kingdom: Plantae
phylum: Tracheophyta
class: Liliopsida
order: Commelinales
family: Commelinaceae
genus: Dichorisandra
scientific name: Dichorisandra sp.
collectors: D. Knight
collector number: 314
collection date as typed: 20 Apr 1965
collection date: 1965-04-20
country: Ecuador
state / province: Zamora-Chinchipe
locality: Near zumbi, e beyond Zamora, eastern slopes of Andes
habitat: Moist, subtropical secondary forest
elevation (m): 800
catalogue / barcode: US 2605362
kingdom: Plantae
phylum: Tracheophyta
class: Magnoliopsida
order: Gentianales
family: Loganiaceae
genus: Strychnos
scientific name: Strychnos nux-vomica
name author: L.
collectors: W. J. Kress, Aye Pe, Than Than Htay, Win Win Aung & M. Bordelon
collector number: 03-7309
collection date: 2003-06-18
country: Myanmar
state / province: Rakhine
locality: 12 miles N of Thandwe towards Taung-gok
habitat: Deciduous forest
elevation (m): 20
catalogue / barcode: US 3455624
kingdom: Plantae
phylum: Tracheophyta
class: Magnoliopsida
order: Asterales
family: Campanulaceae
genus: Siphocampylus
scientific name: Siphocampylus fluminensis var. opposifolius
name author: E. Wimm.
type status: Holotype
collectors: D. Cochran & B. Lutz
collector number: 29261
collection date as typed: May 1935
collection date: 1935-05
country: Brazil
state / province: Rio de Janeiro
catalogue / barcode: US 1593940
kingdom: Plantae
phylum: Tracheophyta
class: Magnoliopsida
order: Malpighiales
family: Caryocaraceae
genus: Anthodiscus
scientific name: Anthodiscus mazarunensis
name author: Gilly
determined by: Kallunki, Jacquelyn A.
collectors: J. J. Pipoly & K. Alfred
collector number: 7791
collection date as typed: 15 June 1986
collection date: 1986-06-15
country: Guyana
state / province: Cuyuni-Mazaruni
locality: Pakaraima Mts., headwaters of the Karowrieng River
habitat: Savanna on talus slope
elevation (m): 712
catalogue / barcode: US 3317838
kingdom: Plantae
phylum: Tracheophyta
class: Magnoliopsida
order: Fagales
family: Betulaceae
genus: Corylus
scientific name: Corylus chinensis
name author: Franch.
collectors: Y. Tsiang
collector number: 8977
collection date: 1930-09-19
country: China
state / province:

★ ★ ★ ★

WHAT YOU SHOULD DO: Convert all of the data above into a JSON list of strings, one string per line, omitting any blank lines.

TASK RESPONSE:
[
  "kingdom: Plantae",
  "phylum: Tracheophyta",
  "class: Liliopsida",
  "order: Commelinales",
  "family: Commelinaceae",
  "genus: Dichorisandra",
  "scientific name: Dichorisandra sp.",
  "collectors: D. Knight",
  "collector number: 314",
  "collection date as typed: 20 Apr 1965",
  "collection date: 1965-04-20",
  "country: Ecuador",
  "state / province: Zamora-Chinchipe",
  "locality: Near zumbi, e beyond Zamora, eastern slopes of Andes",
  "habitat: Moist, subtropical secondary forest",
  "elevation (m): 800",
  "catalogue / barcode: US 2605362",
  "kingdom: Plantae",
  "phylum: Tracheophyta",
  "class: Magnoliopsida",
  "order: Gentianales",
  "family: Loganiaceae",
  "genus: Strychnos",
  "scientific name: Strychnos nux-vomica",
  "name author: L.",
  "collectors: W. J. Kress, Aye Pe, Than Than Htay, Win Win Aung & M. Bordelon",
  "collector number: 03-7309",
  "collection date: 2003-06-18",
  "country: Myanmar",
  "state / province: Rakhine",
  "locality: 12 miles N of Thandwe towards Taung-gok",
  "habitat: Deciduous forest",
  "elevation (m): 20",
  "catalogue / barcode: US 3455624",
  "kingdom: Plantae",
  "phylum: Tracheophyta",
  "class: Magnoliopsida",
  "order: Asterales",
  "family: Campanulaceae",
  "genus: Siphocampylus",
  "scientific name: Siphocampylus fluminensis var. opposifolius",
  "name author: E. Wimm.",
  "type status: Holotype",
  "collectors: D. Cochran & B. Lutz",
  "collector number: 29261",
  "collection date as typed: May 1935",
  "collection date: 1935-05",
  "country: Brazil",
  "state / province: Rio de Janeiro",
  "catalogue / barcode: US 1593940",
  "kingdom: Plantae",
  "phylum: Tracheophyta",
  "class: Magnoliopsida",
  "order: Malpighiales",
  "family: Caryocaraceae",
  "genus: Anthodiscus",
  "scientific name: Anthodiscus mazarunensis",
  "name author: Gilly",
  "determined by: Kallunki, Jacquelyn A.",
  "collectors: J. J. Pipoly & K. Alfred",
  "collector number: 7791",
  "collection date as typed: 15 June 1986",
  "collection date: 1986-06-15",
  "country: Guyana",
  "state / province: Cuyuni-Mazaruni",
  "locality: Pakaraima Mts., headwaters of the Karowrieng River",
  "habitat: Savanna on talus slope",
  "elevation (m): 712",
  "catalogue / barcode: US 3317838",
  "kingdom: Plantae",
  "phylum: Tracheophyta",
  "class: Magnoliopsida",
  "order: Fagales",
  "family: Betulaceae",
  "genus: Corylus",
  "scientific name: Corylus chinensis",
  "name author: Franch.",
  "collectors: Y. Tsiang",
  "collector number: 8977",
  "collection date: 1930-09-19",
  "country: China",
  "state / province:"
]